• PROBLEM REQUIREMENTS
Copy the entries below exactly, but only from the line containing "Für Sie gelesen" through the final line.

★ ★ ★ ★

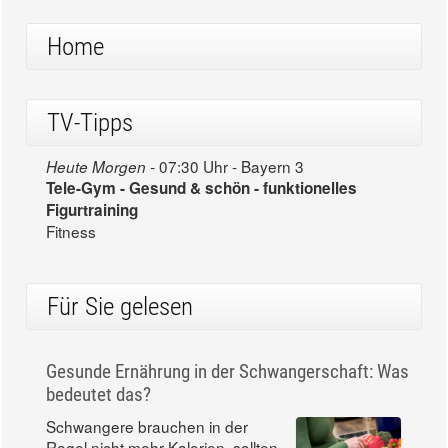
Home
TV-Tipps
07:30 Uhr - Bayern 3
Heute Morgen -
Tele-Gym - Gesund & schön - funktionelles
Figurtraining
Fitness
Für Sie gelesen
Gesunde Ernährung in der Schwangerschaft: Was
bedeutet das?
Schwangere brauchen in der
Regel nicht mehr Kalorien, sollten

★ ★ ★ ★

• EXERCISE SOLUTION
Für Sie gelesen
Gesunde Ernährung in der Schwangerschaft: Was
bedeutet das?
Schwangere brauchen in der
Regel nicht mehr Kalorien, sollten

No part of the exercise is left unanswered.